*Instructions for the task:*
Write out the records below again, swapping every "vernier caliper" for "sliding caliper" and leaving everything else unchanged. Omit the pictures from your answer.

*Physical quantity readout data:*
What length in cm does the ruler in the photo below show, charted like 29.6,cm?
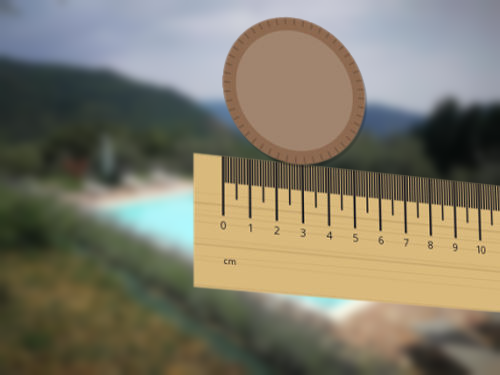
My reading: 5.5,cm
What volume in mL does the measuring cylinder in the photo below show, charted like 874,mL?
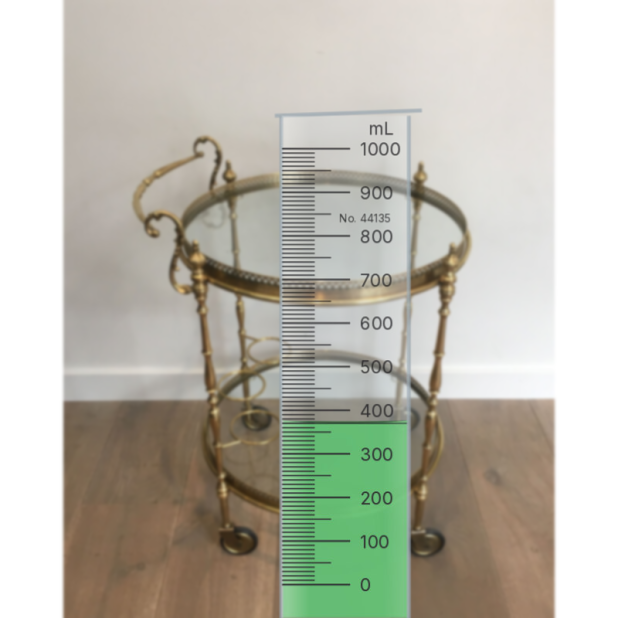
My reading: 370,mL
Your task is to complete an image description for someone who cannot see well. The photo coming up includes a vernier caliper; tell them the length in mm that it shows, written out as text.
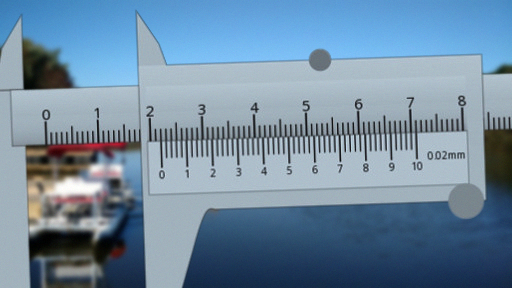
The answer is 22.0 mm
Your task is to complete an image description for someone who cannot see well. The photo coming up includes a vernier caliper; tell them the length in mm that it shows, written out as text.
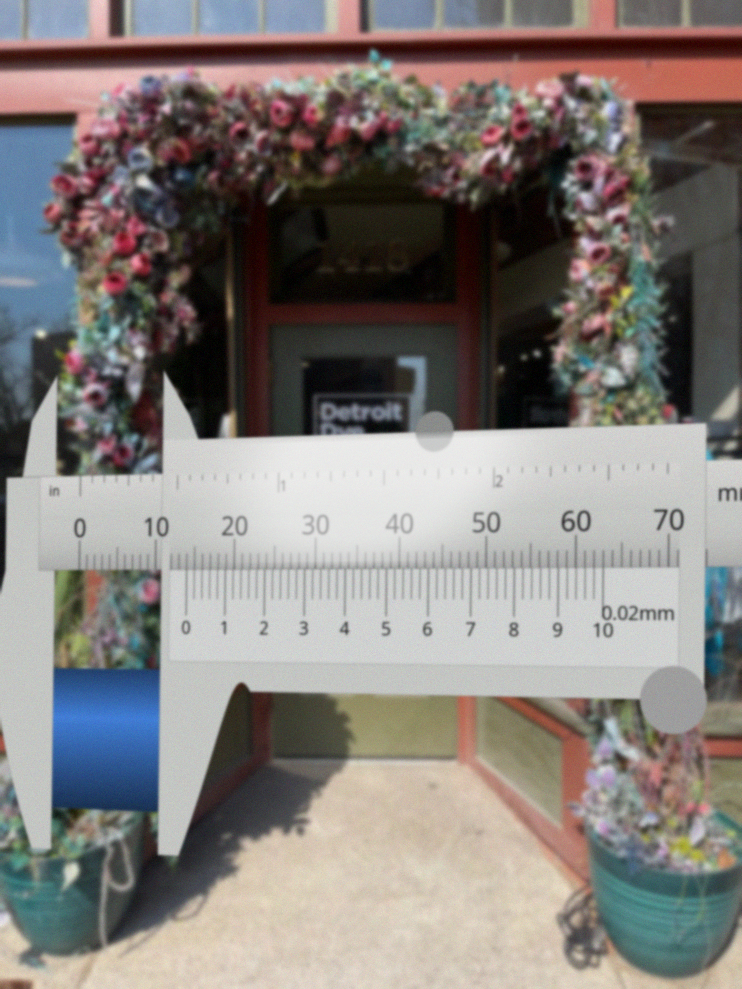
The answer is 14.0 mm
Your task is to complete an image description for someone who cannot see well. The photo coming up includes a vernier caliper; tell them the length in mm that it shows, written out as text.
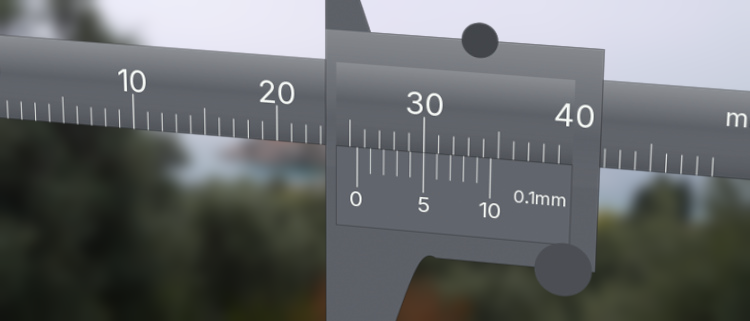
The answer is 25.5 mm
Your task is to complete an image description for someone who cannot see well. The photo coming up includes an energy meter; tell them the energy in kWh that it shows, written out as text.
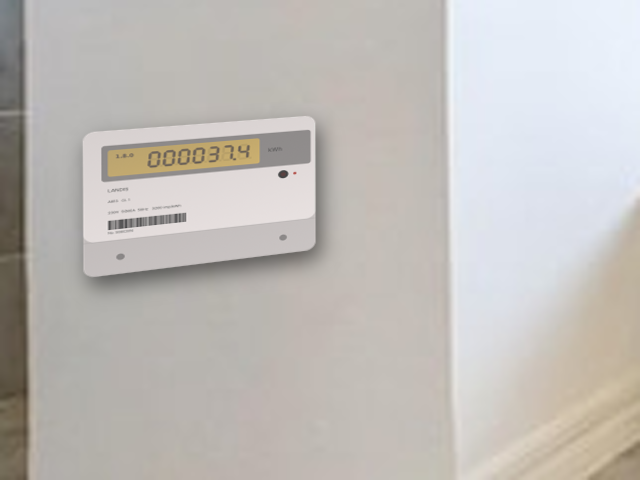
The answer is 37.4 kWh
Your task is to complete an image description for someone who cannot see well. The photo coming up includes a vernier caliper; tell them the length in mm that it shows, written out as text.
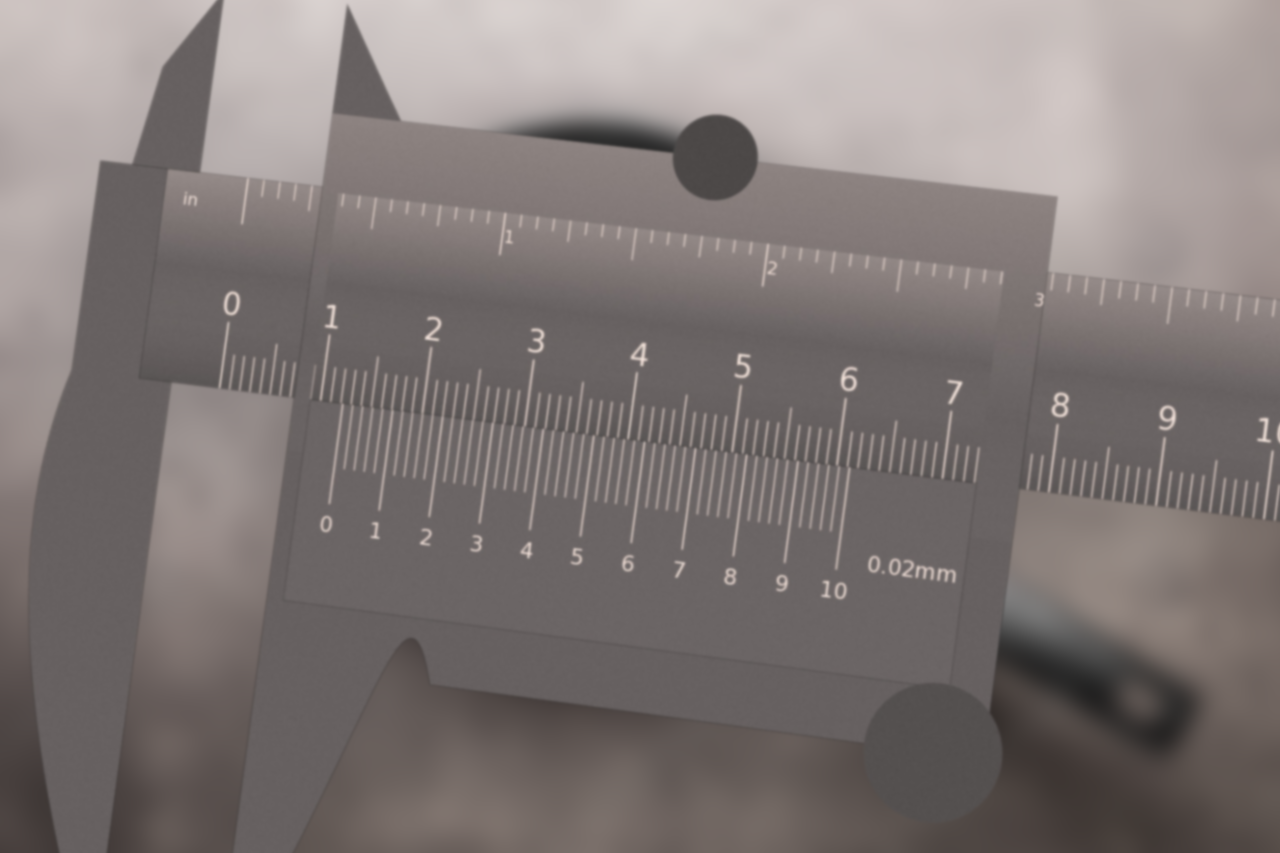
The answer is 12.2 mm
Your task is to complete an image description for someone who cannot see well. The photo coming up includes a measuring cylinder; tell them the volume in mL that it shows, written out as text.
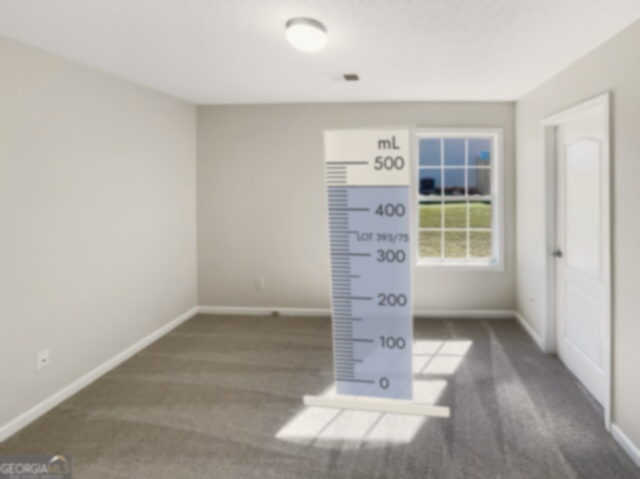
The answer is 450 mL
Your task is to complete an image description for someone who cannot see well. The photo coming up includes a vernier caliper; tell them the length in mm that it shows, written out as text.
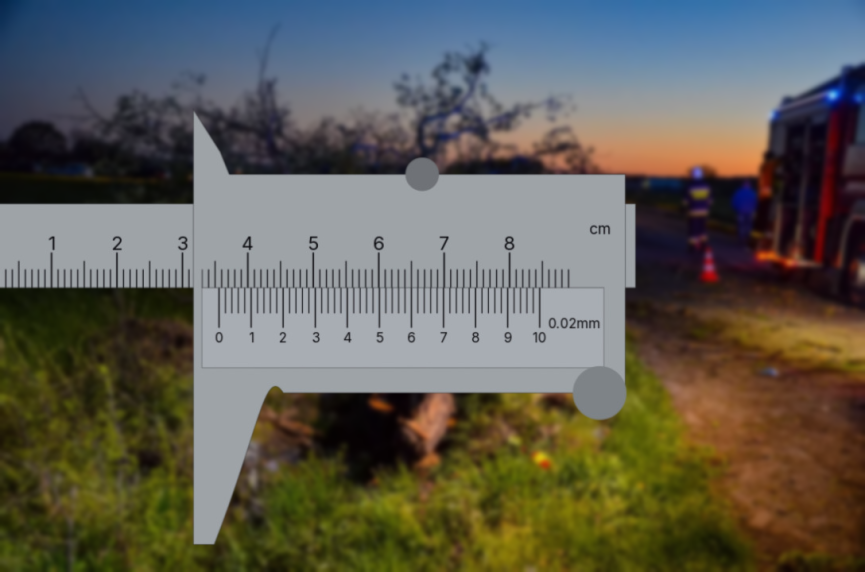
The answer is 35.6 mm
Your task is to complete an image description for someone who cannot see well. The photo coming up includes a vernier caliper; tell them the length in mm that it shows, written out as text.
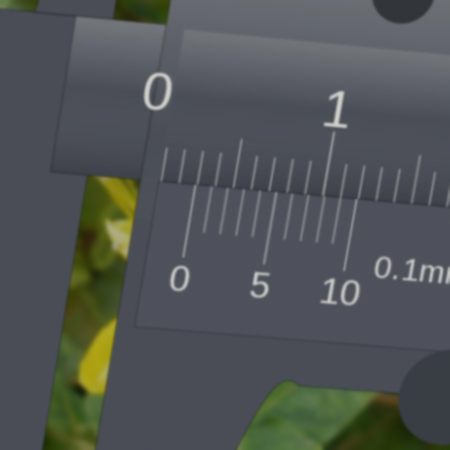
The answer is 2.9 mm
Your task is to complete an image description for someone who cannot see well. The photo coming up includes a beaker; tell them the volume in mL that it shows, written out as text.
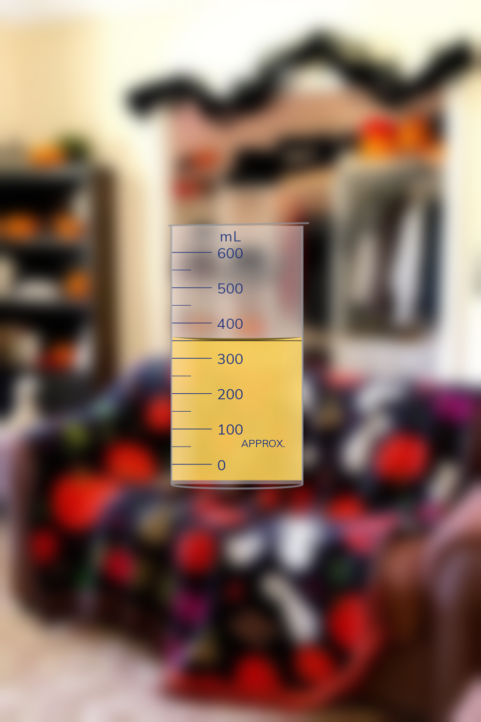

*Task result:*
What length in cm does the ruler in the photo below show, charted like 29.6,cm?
My reading: 5.5,cm
What volume in mL does the measuring cylinder in the photo below show, charted like 874,mL?
My reading: 370,mL
Your task is to complete an image description for someone who cannot see well. The photo coming up includes a sliding caliper; tell them the length in mm that it shows, written out as text.
The answer is 22.0 mm
Your task is to complete an image description for someone who cannot see well. The photo coming up includes a sliding caliper; tell them the length in mm that it shows, written out as text.
The answer is 14.0 mm
Your task is to complete an image description for someone who cannot see well. The photo coming up includes a sliding caliper; tell them the length in mm that it shows, written out as text.
The answer is 25.5 mm
Your task is to complete an image description for someone who cannot see well. The photo coming up includes an energy meter; tell them the energy in kWh that it shows, written out as text.
The answer is 37.4 kWh
Your task is to complete an image description for someone who cannot see well. The photo coming up includes a sliding caliper; tell them the length in mm that it shows, written out as text.
The answer is 12.2 mm
Your task is to complete an image description for someone who cannot see well. The photo coming up includes a measuring cylinder; tell them the volume in mL that it shows, written out as text.
The answer is 450 mL
Your task is to complete an image description for someone who cannot see well. The photo coming up includes a sliding caliper; tell them the length in mm that it shows, written out as text.
The answer is 35.6 mm
Your task is to complete an image description for someone who cannot see well. The photo coming up includes a sliding caliper; tell them the length in mm that it shows, written out as text.
The answer is 2.9 mm
Your task is to complete an image description for someone who cannot see well. The photo coming up includes a beaker; tell them the volume in mL that it shows, written out as text.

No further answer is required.